The new Penn National Gaming (PENN -1.93%) has issued its first quarterly results since spinning off its real estate assets to Gaming and Leisure Properties (GLPI 0.14%), and results show continued challenges in the U.S. market.
Quarterly revenue fell 13% to $644.7 million, primarily because Hollywood Casino Perryville in Maryland and Hollywood Casino Baton Rouge in Louisiana are now part of GLPI, and EBITDA was down 1.3% to $150.3 million. It's tough to use these as direct comparisons because the spinoff occurred at midquarter, so take the numbers with a grain of salt.
We did get a picture of what the new structure of these two companies will do to operations and EBITDA going forward. For 2014, management expects Penn National revenue to be $2.6 billion, rent paid to GLPI to be $421.6 million, and EBITDA to hit $280.3 million.

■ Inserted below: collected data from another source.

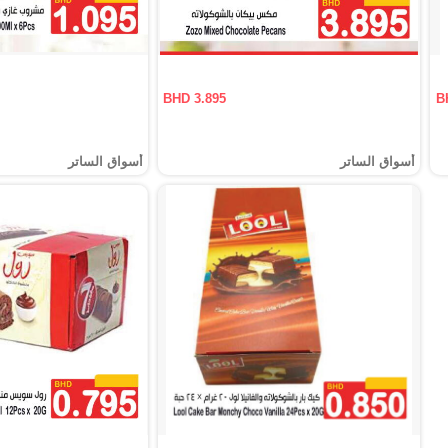
BHD 3.895
B
أسواق الساتر
أسواق الساتر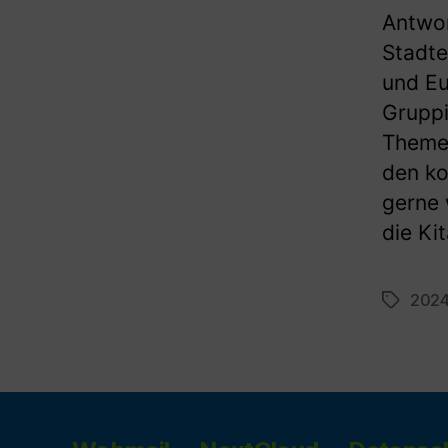
Antwor
Stadte
und Eu
Gruppi
Themen
den ko
gerne 
die Ki
202
Schlagwö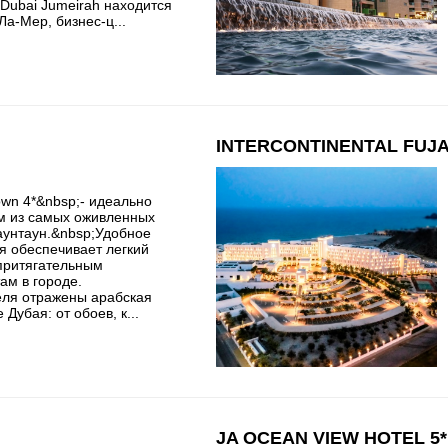
e Dubai Jumeirah находится
Ла-Мер, бизнес-ц...
INTERCONTINENTAL FUJA
own 4*&nbsp;- идеально
м из самых оживленных
аунтаун.&nbsp;Удобное
я обеспечивает легкий
 притягательным
ам в городе.
еля отражены арабская
 Дубая: от обоев, к...
JA OCEAN VIEW HOTEL 5*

That means that with a $929 million market cap and $754.5 million in net debt, the company's enterprise value is just six times expected EBITDA. That's a very reasonable value, even with the general decline in the U.S. gaming market, but it'll take growth at existing resorts to be a big win for investors.
That top-line growth will be tough, especially with new resorts opening across the country and better competition from Pinnacle Entertainment, which acquired Ameristar Casinos last year. Even Penn is expanding via construction projects in Missouri, Ohio, and California. The company is contributing to the supply problem that is sinking regional gaming.
The transformation of Penn National is complete
Now that Penn National and its real estate side GLPI are separate, it'll be a little easier to evaluate each company. Penn has become a gaming and entertainment pure play without the need for as much capital to fund expansion. On the downside, that means it's also leveraged to the U.S. gaming market and doesn't have the same assets to fall back on in hard times that other companies possess.
The big question is whether the U.S. gaming market grows enough to absorb added supply. Operational improvements only go so far, so look for top-line growth in 2014, otherwise this company will be a value trap for investors chasing an increasingly competitive gaming market in the U.S.